* [Your assignment]: The answer must consist solely of the lines below starting at the one containing "PARTICIPEZ À" and ending at the one containing "visibilidad en entrenamientos", repeated exactly, with both ends included and all pictures omitted.

* [Information supplied]:
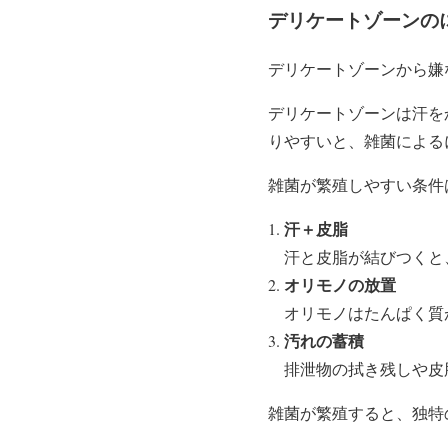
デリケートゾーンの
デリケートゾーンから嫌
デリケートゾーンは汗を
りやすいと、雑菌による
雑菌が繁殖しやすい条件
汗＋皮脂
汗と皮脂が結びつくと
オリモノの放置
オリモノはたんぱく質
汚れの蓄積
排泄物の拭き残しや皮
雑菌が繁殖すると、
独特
...
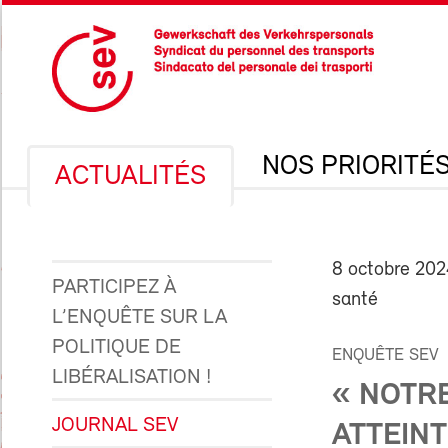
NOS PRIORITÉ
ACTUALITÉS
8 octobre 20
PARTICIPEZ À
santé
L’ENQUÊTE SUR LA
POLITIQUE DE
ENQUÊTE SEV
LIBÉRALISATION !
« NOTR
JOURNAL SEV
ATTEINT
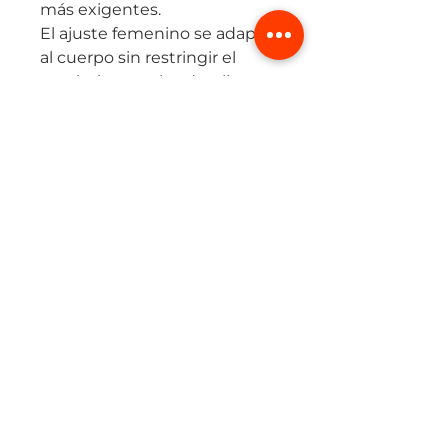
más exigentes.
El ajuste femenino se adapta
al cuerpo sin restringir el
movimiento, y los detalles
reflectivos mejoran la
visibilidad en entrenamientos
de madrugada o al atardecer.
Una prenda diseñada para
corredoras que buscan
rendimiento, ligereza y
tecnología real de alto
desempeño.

* [Reply]:
PARTICIPEZ À
santé
L’ENQUÊTE SUR LA
POLITIQUE DE
ENQUÊTE SEV
LIBÉRALISATION !
« NOTR
JOURNAL SEV
ATTEINT
más exigentes.
El ajuste femenino se adapta
al cuerpo sin restringir el
movimiento, y los detalles
reflectivos mejoran la
visibilidad en entrenamientos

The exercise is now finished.